France will host a conference with Sudan’s international creditors to help Khartoum address debt issues as soon as the United States removes the country from its state-sponsored terrorism list, French President Emmanuel Macron said Monday.
In efforts to stabilize the country and to repair an economy battered by years of U.S. sanctions and government mismanagement during Omar al-Bashir’s 30-year rule, Sudanese transition government led by Prime Minister Abdalla Hamdok is holding talks with Washington to see Sudan withdrawn from the list.
“As soon as the Americans make their decision, we will be able to restructure the debt together,” Macron said at a joint press conference with Hamdok in Paris.
“I have decided that France will host an international conference with private and public international creditors,” he added.

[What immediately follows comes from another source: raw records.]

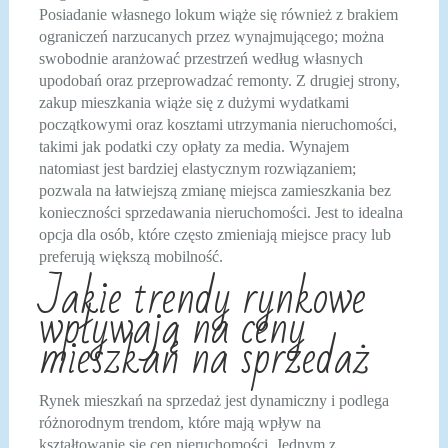
Posiadanie własnego lokum wiąże się również z brakiem
ograniczeń narzucanych przez wynajmującego; można
swobodnie aranżować przestrzeń według własnych
upodobań oraz przeprowadzać remonty. Z drugiej strony,
zakup mieszkania wiąże się z dużymi wydatkami
początkowymi oraz kosztami utrzymania nieruchomości,
takimi jak podatki czy opłaty za media. Wynajem
natomiast jest bardziej elastycznym rozwiązaniem;
pozwala na łatwiejszą zmianę miejsca zamieszkania bez
konieczności sprzedawania nieruchomości. Jest to idealna
opcja dla osób, które często zmieniają miejsce pracy lub
preferują większą mobilność.
Jakie trendy rynkowe
wpływają na ceny
mieszkań na sprzedaż
Rynek mieszkań na sprzedaż jest dynamiczny i podlega
różnorodnym trendom, które mają wpływ na
kształtowanie się cen nieruchomości. Jednym z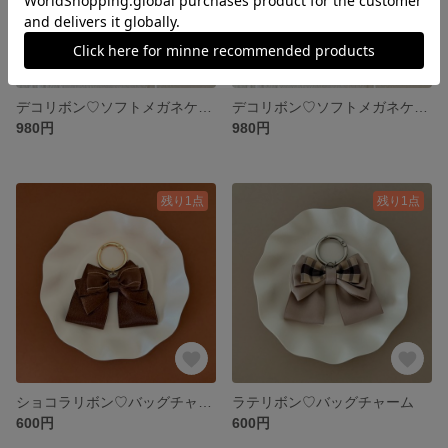
デコリボン♡ソフトメガネケース（ベージュ）
デコリボン♡ソフトメガネケース（グレー）
980円
980円
残り1点
残り1点
ショコラリボン♡バッグチャーム
ラテリボン♡バッグチャーム
600円
600円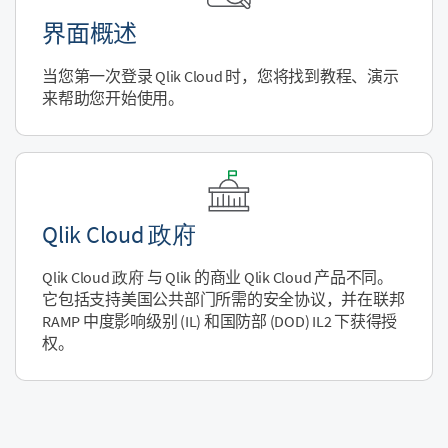
界面概述
当您第一次登录
Qlik Cloud
时，您将找到教程、演示
来帮助您开始使用。
Qlik Cloud 政府
Qlik Cloud 政府
与 Qlik 的商业
Qlik Cloud
产品不同。
它包括支持美国公共部门所需的安全协议，并在联邦
RAMP 中度影响级别 (IL) 和国防部 (DOD) IL2 下获得授
权。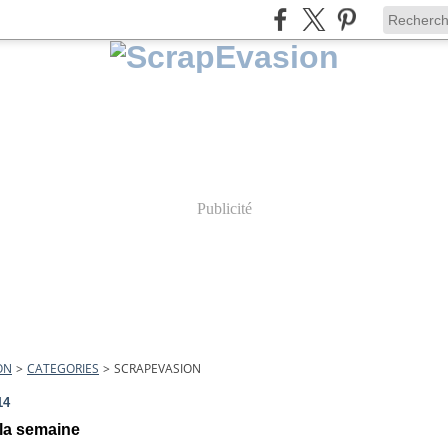
Publicité
ON
>
CATEGORIES
>
SCRAPEVASION
14
 la semaine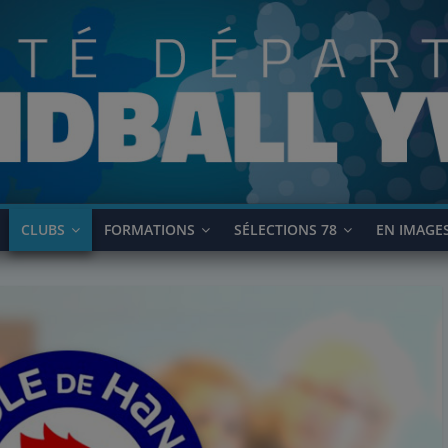
CLUBS
FORMATIONS
SÉLECTIONS 78
EN IMAGE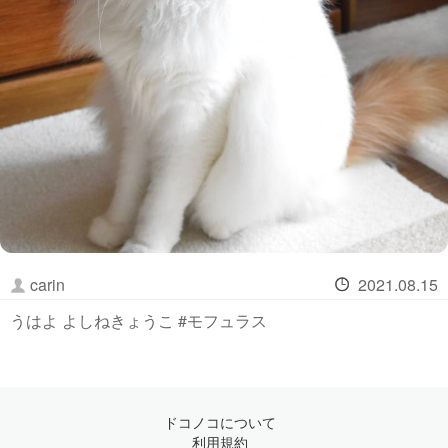
carin
2021.08.15
うはよ よしねきょうこ #モフュラス
ドコノコについて
利用規約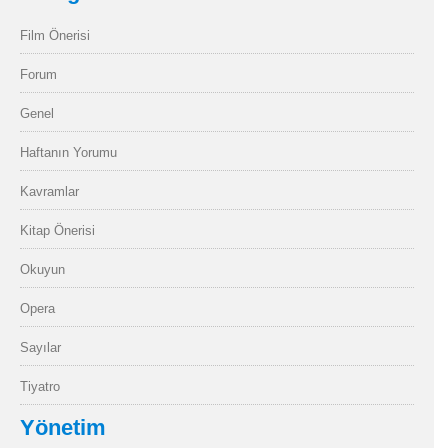
Film Önerisi
Forum
Genel
Haftanın Yorumu
Kavramlar
Kitap Önerisi
Okuyun
Opera
Sayılar
Tiyatro
Yönetim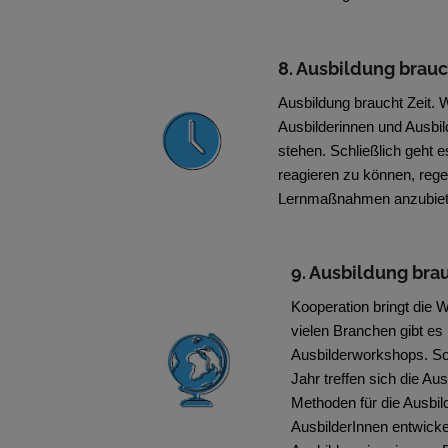
8. Ausbildung brauc
Ausbildung braucht Zeit. 
Ausbilderinnen und Ausbil
stehen. Schließlich geht e
reagieren zu können, reg
Lernmaßnahmen anzubieten
9. Ausbildung bra
Kooperation bringt die 
vielen Branchen gibt e
Ausbilderworkshops. So a
Jahr treffen sich die Au
Methoden für die Ausbi
AusbilderInnen entwickel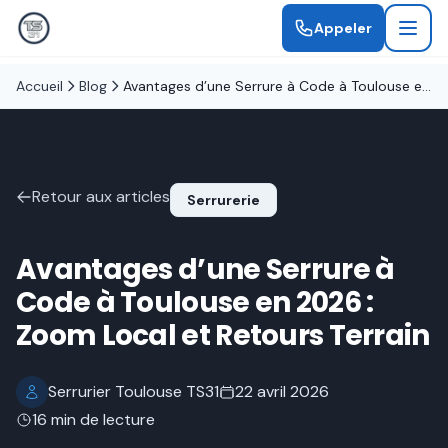
Appeler
Accueil
Blog
Avantages d’une Serrure à Code à Toulouse en 2026 : Zoom Local et Retours Terrain
Retour aux articles
Serrurerie
Avantages d’une Serrure à
Code à Toulouse en 2026 :
Zoom Local et Retours Terrain
Serrurier Toulouse TS31
22 avril 2026
16 min de lecture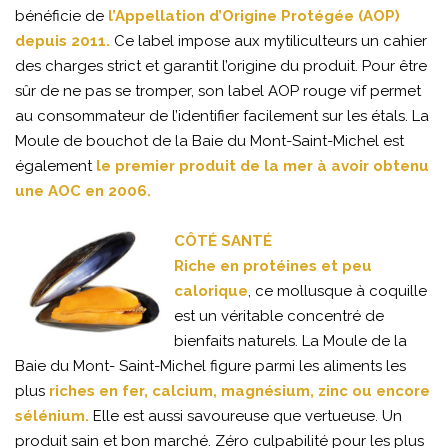
bénéficie de
l’Appellation d’Origine Protégée (AOP)
depuis 2011.
Ce label impose aux mytiliculteurs un cahier
des charges strict et garantit l’origine du produit. Pour être
sûr de ne pas se tromper, son label AOP rouge vif permet
au consommateur de l’identifier facilement sur les étals. La
Moule de bouchot de la Baie du Mont-Saint-Michel est
également
le premier produit de la mer à avoir obtenu
une AOC en 2006.
CÔTÉ SANTÉ
Riche en protéines et peu
calorique
, ce mollusque à coquille
est un véritable concentré de
bienfaits naturels. La Moule de la
Baie du Mont- Saint-Michel figure parmi les aliments les
plus
riches en fer, calcium, magnésium, zinc ou encore
sélénium.
Elle est aussi savoureuse que vertueuse. Un
produit sain et bon marché. Zéro culpabilité pour les plus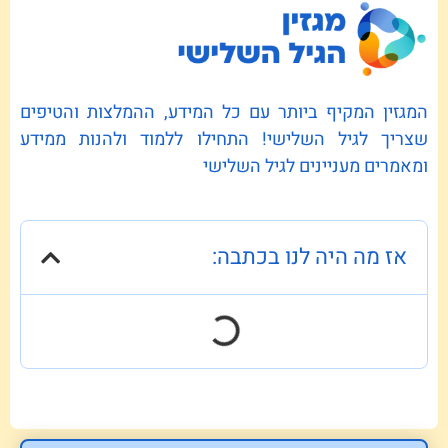
המגזין המקיף ביותר עם כל המידע, ההמלצות והטיפים
שצריך לגיל השלישי! התחילו ללמוד ולהנות ממידע
ומאמרים מעניינים לגיל השלישי
אז מה היה לנו בכתבה: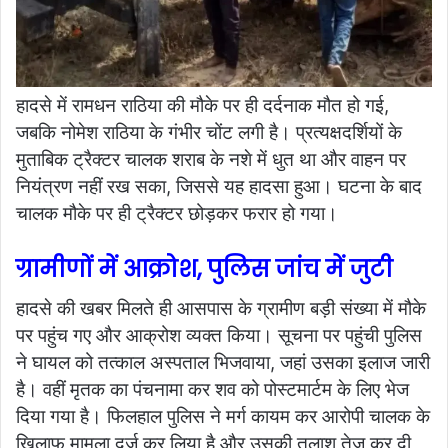
हादसे में रामधन राठिया की मौके पर ही दर्दनाक मौत हो गई,
जबकि नोमेश राठिया के गंभीर चोंट लगी है। प्रत्यक्षदर्शियों के
मुताबिक ट्रैक्टर चालक शराब के नशे में धुत था और वाहन पर
नियंत्रण नहीं रख सका, जिससे यह हादसा हुआ। घटना के बाद
चालक मौके पर ही ट्रैक्टर छोड़कर फरार हो गया।
ग्रामीणों में आक्रोश, पुलिस जांच में जुटी
हादसे की खबर मिलते ही आसपास के ग्रामीण बड़ी संख्या में मौके
पर पहुंच गए और आक्रोश व्यक्त किया। सूचना पर पहुंची पुलिस
ने घायल को तत्काल अस्पताल भिजवाया, जहां उसका इलाज जारी
है। वहीं मृतक का पंचनामा कर शव को पोस्टमार्टम के लिए भेज
दिया गया है। फिलहाल पुलिस ने मर्ग कायम कर आरोपी चालक के
खिलाफ मामला दर्ज कर लिया है और उसकी तलाश तेज कर दी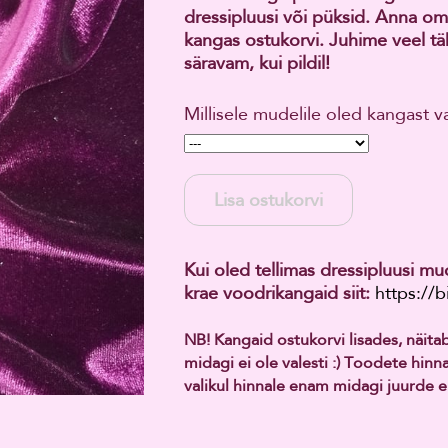
dressipluusi või püksid. Anna om
kangas ostukorvi. Juhime veel täh
säravam, kui pildil!
Millisele mudelile oled kangast v
Lisa ostukorvi
Kui oled tellimas dressipluusi mu
krae voodrikangaid siit:
https://
NB! Kangaid ostukorvi lisades, näit
midagi ei ole valesti :) Toodete hin
valikul hinnale enam midagi juurde ei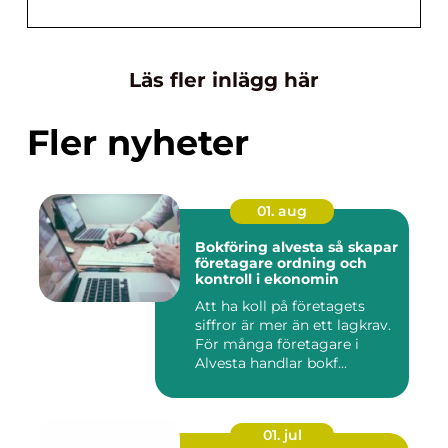
Läs fler inlägg här
Fler nyheter
01. aug
Bokföring alvesta så skapar
företagare ordning och
kontroll i ekonomin
Att ha koll på företagets
siffror är mer än ett lagkrav.
För många företagare i
Alvesta handlar bokf...
01. jul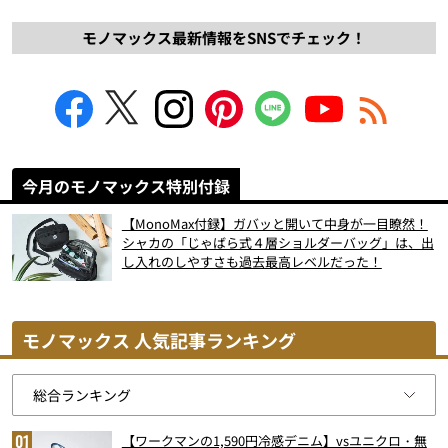
モノマックス最新情報をSNSでチェック！
今月のモノマックス特別付録
【MonoMax付録】ガバッと開いて中身が一目瞭然！
シャカの「じゃばら式４層ショルダーバッグ」は、出
し入れのしやすさも過去最高レベルだった！
モノマックス 人気記事ランキング
【ワークマンの1,590円冷感デニム】vsユニクロ・無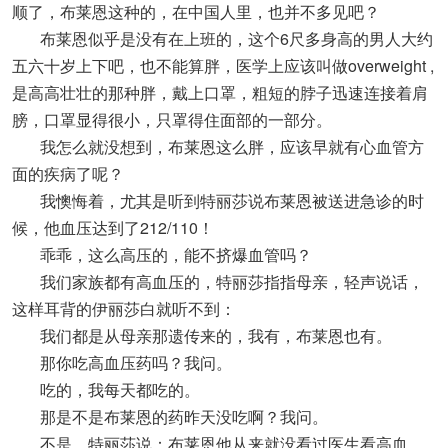
顺了，布莱恩这种的，在中国人里，也并不多见吧？
布莱恩似乎是没有在上班的，这个6尺多身高的男人大约
五六十岁上下吧，也不能算胖，医学上应该叫做overweight ,
是高高壮壮的那种胖，戴上口罩，粗短的脖子迅速连接着肩
膀，口罩显得很小，只罩得住面部的一部分。
我怎么就没想到，布莱恩这么胖，应该早就有心血管方
面的疾病了呢？
我懊悔着，尤其是听到特丽莎说布莱恩被送进急诊的时
候，他血压达到了212/110！
乖乖，这么高压的，能不挤爆血管吗？
我们家族都有高血压的，特丽莎指指母亲，轻声说话，
这样耳背的伊丽莎白就听不到：
我们都是从母亲那遗传来的，我有，布莱恩也有。
那你吃高血压药吗？我问。
吃的，我每天都吃的。
那是不是布莱恩的药昨天没吃啊？我问。
不是，特丽莎说：布莱恩他从来就没看过医生看高血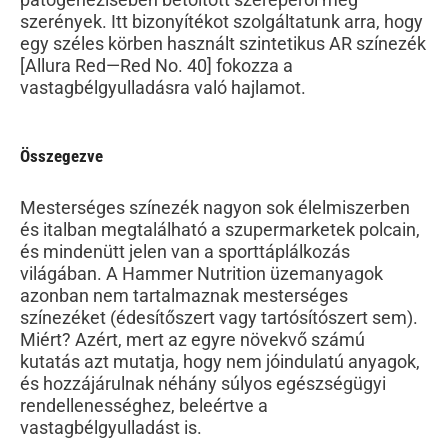
szerények. Itt bizonyítékot szolgáltatunk arra, hogy
egy széles körben használt szintetikus AR színezék
[Allura Red—Red No. 40] fokozza a
vastagbélgyulladásra való hajlamot.
Összegezve
Mesterséges színezék nagyon sok élelmiszerben
és italban megtalálható a szupermarketek polcain,
és mindenütt jelen van a sporttáplálkozás
világában. A Hammer Nutrition üzemanyagok
azonban nem tartalmaznak mesterséges
színezéket (édesítőszert vagy tartósítószert sem).
Miért? Azért, mert az egyre növekvő számú
kutatás azt mutatja, hogy nem jóindulatú anyagok,
és hozzájárulnak néhány súlyos egészségügyi
rendellenességhez, beleértve a
vastagbélgyulladást is.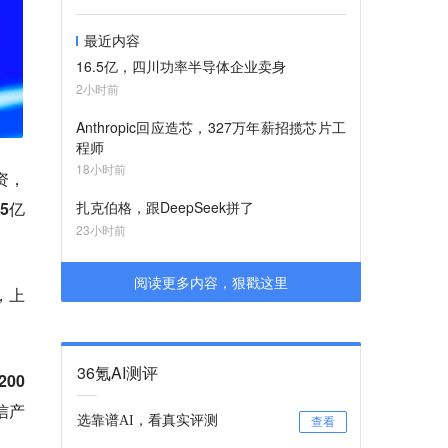
最近内容
16.5亿，四川功率半导体企业卖身
2小时前
Anthropic回应造芯，327万年薪招揽芯片工
程师
18小时前
资，
5亿
扎克伯格，跟DeepSeek拼了
23小时前
阅读更多内容，狠戳这里
，上
36氪AI测评
200
信产
选靠谱AI，看真实评测
查看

Macron provided no timeframe.
“The precise timing of the conference will depend on the timing upon which sanctions are to be lifted,” Macron said.
On the sidelines of a United Nations General Assembly last week, Hamdok expressed hope Sudan would reach an agreement with the United States “very soon.”
Sudan has been unable to tap the International Monetary Fund and World Bank for support because the United States still lists the country as a state sponsor of terrorism.
A senior U.S. official said in August that Washington would test the commitment of Sudan’s new transitional government to human rights, freedom of speech and humanitarian access before it agrees to remove the country from a list of state sponsors of terrorism.
Macron said France had also planned for Hamdok to have a meeting in Paris on Sunday with one of Darfur’s rebel leaders, Abdel Wahid el-Nur.